The death of so many innocent people is a tragic event. But the tragedy is rooted in objective historical events and political conditions that made such an event inevitable. As always, the ruling classes oppose all references to the causes of the uprising. Their massacres and the entire bloody system of oppression over which they preside so ruthlessly must go unmentioned.

Why should anyone be surprised that decades of oppression by the Zionist regime led to an explosive eruption of anger? It has happened in the past, and as long as human beings are oppressed and brutalised, it will happen in the future. Those who suffer oppression cannot be expected during a desperate rebellion, when their own lives hang precariously in the balance, to treat their tormentors with tender-hearted courtesy. Such rebellions are often marked by acts of cruel and bloody vengeance.”[2]
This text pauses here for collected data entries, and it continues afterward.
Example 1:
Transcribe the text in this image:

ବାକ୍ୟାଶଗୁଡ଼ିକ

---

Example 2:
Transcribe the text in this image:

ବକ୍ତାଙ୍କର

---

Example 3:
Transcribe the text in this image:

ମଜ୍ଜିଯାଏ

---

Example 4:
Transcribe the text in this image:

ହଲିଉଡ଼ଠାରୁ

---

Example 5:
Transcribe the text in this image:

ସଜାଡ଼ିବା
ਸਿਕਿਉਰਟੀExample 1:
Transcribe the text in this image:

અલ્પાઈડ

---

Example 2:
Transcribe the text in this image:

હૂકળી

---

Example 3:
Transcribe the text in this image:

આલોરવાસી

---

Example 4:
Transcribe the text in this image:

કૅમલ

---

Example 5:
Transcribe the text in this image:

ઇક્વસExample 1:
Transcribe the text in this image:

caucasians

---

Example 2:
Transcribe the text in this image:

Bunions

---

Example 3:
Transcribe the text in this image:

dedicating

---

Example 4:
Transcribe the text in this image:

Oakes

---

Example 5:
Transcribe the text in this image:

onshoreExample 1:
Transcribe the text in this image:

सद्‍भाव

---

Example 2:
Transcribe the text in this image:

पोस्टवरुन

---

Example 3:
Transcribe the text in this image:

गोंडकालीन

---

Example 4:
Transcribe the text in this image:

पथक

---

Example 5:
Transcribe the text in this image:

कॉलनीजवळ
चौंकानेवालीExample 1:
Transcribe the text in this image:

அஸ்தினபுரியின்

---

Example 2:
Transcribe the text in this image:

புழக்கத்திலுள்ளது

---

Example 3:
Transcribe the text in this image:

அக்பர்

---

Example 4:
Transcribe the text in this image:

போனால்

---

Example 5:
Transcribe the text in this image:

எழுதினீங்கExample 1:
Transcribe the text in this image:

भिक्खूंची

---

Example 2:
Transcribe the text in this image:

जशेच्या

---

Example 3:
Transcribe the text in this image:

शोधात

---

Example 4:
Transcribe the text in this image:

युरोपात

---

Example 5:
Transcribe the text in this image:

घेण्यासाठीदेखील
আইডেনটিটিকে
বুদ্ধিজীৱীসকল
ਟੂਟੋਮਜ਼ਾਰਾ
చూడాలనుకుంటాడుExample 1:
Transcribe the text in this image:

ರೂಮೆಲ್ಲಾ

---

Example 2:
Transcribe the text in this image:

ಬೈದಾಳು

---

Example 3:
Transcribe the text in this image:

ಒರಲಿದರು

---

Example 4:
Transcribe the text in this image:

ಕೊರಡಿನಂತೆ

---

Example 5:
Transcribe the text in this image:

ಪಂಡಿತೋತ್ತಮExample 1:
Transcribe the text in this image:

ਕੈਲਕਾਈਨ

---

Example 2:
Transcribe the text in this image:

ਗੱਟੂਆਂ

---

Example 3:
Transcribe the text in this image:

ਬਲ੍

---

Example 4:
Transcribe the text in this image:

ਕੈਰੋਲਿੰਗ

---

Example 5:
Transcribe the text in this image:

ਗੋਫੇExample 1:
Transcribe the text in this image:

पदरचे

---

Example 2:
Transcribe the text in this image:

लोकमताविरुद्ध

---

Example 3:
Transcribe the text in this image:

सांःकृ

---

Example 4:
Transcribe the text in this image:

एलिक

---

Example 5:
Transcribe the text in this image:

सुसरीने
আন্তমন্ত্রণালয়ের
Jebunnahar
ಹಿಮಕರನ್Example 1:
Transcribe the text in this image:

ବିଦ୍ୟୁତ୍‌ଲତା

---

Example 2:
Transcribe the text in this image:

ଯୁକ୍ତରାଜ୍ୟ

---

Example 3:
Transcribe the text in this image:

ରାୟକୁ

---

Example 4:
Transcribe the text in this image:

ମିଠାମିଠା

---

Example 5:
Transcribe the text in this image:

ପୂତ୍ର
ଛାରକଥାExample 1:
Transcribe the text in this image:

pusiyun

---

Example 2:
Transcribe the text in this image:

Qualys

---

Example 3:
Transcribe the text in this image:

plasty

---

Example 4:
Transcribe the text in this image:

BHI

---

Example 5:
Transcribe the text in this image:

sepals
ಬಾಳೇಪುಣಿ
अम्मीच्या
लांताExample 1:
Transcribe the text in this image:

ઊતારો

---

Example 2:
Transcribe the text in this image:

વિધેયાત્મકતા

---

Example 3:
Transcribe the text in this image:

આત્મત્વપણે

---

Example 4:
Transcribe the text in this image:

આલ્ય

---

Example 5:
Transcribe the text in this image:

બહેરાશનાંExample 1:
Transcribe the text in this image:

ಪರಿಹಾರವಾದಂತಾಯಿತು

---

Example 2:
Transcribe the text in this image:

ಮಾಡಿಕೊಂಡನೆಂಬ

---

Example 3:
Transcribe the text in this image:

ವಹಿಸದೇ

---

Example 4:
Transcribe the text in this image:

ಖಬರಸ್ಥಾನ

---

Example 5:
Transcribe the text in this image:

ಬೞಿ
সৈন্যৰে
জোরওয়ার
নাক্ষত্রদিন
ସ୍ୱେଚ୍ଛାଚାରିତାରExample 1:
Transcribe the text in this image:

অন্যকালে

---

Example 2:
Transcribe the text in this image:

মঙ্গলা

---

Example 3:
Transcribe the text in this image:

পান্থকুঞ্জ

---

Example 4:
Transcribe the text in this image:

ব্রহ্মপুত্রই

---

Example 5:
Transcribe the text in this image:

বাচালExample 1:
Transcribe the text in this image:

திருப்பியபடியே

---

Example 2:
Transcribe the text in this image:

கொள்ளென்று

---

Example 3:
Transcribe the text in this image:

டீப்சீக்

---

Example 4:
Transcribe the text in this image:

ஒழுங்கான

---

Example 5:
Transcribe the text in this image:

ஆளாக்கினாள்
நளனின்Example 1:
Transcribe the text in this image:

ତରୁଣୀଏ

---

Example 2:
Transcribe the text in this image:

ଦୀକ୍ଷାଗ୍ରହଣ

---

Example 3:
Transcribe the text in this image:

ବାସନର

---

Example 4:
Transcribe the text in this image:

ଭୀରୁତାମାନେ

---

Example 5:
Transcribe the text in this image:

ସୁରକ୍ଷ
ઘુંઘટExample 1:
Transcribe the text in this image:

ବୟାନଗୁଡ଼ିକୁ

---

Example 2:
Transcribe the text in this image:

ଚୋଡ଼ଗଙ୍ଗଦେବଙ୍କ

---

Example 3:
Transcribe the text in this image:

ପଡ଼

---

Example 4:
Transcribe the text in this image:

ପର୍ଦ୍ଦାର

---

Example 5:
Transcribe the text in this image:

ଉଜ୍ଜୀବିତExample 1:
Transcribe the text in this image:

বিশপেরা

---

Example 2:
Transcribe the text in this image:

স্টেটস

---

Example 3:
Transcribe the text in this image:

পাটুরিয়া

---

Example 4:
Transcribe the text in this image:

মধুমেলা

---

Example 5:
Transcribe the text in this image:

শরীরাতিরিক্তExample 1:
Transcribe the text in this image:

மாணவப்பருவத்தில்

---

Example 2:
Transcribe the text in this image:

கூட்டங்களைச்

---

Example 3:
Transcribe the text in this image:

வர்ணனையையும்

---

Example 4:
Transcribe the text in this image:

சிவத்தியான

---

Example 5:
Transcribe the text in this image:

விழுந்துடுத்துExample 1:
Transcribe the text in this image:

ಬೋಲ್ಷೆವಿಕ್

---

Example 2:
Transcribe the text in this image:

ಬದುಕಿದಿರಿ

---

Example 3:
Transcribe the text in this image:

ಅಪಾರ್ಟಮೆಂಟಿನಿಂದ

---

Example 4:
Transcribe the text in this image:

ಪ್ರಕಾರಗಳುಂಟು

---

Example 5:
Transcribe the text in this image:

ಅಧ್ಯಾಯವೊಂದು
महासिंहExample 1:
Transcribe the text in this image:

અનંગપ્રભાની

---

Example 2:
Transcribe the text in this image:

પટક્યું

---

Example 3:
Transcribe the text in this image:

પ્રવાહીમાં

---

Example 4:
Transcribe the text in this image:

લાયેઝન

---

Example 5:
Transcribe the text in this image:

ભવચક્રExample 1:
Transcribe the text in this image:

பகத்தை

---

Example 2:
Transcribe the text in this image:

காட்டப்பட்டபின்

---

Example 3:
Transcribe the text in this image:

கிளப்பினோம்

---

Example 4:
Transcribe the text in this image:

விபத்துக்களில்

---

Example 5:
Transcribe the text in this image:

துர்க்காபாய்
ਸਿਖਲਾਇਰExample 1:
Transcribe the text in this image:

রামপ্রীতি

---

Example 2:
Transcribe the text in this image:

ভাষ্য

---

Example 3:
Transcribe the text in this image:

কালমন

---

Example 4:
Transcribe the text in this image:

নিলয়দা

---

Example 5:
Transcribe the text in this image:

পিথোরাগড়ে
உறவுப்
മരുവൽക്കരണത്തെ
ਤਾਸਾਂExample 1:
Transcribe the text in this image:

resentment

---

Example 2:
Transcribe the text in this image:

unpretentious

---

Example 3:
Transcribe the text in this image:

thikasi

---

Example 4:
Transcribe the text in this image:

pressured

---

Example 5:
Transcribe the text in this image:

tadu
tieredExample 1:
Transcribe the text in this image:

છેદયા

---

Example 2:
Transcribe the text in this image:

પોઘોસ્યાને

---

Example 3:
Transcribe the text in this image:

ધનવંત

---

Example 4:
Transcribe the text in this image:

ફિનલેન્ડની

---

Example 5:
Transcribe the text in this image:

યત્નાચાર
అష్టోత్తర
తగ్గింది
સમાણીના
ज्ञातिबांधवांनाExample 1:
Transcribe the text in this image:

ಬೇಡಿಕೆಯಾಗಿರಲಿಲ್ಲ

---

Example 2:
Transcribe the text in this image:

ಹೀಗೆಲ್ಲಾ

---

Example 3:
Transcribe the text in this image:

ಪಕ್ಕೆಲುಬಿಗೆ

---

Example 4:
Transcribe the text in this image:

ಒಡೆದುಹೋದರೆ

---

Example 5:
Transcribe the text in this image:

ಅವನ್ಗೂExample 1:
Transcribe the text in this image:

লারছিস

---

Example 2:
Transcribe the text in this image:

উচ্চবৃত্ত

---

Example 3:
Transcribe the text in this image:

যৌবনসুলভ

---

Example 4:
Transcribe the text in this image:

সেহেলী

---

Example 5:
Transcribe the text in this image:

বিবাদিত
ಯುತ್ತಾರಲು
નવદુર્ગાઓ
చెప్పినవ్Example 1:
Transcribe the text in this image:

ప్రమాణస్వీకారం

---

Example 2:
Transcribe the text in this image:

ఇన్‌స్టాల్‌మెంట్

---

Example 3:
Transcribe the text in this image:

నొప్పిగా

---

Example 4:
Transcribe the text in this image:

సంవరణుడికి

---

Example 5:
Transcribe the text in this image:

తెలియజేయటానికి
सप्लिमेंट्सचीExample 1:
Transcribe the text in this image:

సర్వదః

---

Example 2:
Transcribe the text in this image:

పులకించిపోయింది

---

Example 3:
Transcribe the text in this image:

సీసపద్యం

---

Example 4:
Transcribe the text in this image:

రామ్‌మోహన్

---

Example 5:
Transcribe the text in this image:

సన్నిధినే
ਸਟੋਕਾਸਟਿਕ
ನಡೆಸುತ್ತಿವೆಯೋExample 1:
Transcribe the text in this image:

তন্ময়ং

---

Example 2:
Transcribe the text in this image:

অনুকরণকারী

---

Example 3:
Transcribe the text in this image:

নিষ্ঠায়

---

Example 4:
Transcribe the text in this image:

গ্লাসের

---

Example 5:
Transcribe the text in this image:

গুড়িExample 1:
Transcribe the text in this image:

From a personal standpoint, I thought North’s research into the anti-working class and anti-socialist origins of Zionism to be very important as North writes, “The creation of the Zionist state was the direct outcome of the defeats of the working class in the 1920s and 1930s because of the betrayals of Stalinism and Social Democracy. Without the mass of displaced persons, survivors of Nazi concentration camps, and without the political demoralisation and loss of confidence in the perspective of socialism, the Zionist leaders would not have had at their disposal the numbers of people required to conduct a terrorist war against the Palestinian people, expel them from their homes and villages, and create, through essentially criminal methods, a Jewish national state.”

North spent a considerable time opposing the vile slander that criticism of the Zionist-led war in Gaza constituted antisemitism. North, in his previous lecture, cited the attack on the musician Roger Waters, saying, “Throughout his recent world tour, the legendary musician Roger Waters has been under relentless attack and accused of antisemitism because he has dared to defend the Palestinian people. Everyone who knows the work of Roger Waters knows very well that he is one of the most significant artists at the forefront of the fight for human rights and that his opposition to the policies of the Israeli regime has absolutely nothing to do with antisemitism.”

North took questions from the floor. Only two were noteworthy. The first came from someone who did not declare their political affiliation. At the same time, ignoring most of what North spoke about, he accused the lecturer of carrying out over “30 minutes of hate.” His remarks were a little insulting and quite bizarre. His jibe about hate came from the novel 1984 by George Orwell.

Orwell wrote, “The horrible thing about the Two Minutes Hate was not that one was obliged to act a part, but, on the contrary, that it was impossible to avoid joining in. Within thirty seconds, any pretence was always unnecessary. A hideous ecstasy of fear and vindictiveness, a desire to kill, to torture, to smash faces in with a sledge-hammer, seemed to flow through the whole group of people like an electric current, turning one even against one's will into a grimacing, screaming lunatic. And yet the rage that one felt was an abstract, undirected emotion which could be switched from one object to another like the flame of a blowlamp.”[3]

North rejected that there was anything hateful about his lecture and countered by saying the remarks echoed those who have the audacity of attacking the Zionists as anti-semitic.

My question was about Daniel Goldhagen. North had written a brilliant critique of Goldhagen’s Hitler’s Willing Executioners. I asked him if he had heard what Goldhagen had said about the war/massacre in Gaza.



[1] Stop Israel’s Genocide-£2.00 Mehring Books UK

 

[2] Socialist internationalism and the struggle against Zionism and imperialism- The  lecture was given by World Socialist Web Site International Editorial Board Chairman David North at the University of Michigan in Ann Arbor on Tuesday, October 24.

[3] Nineteen Eighty-four, by George Orwell : chapter1.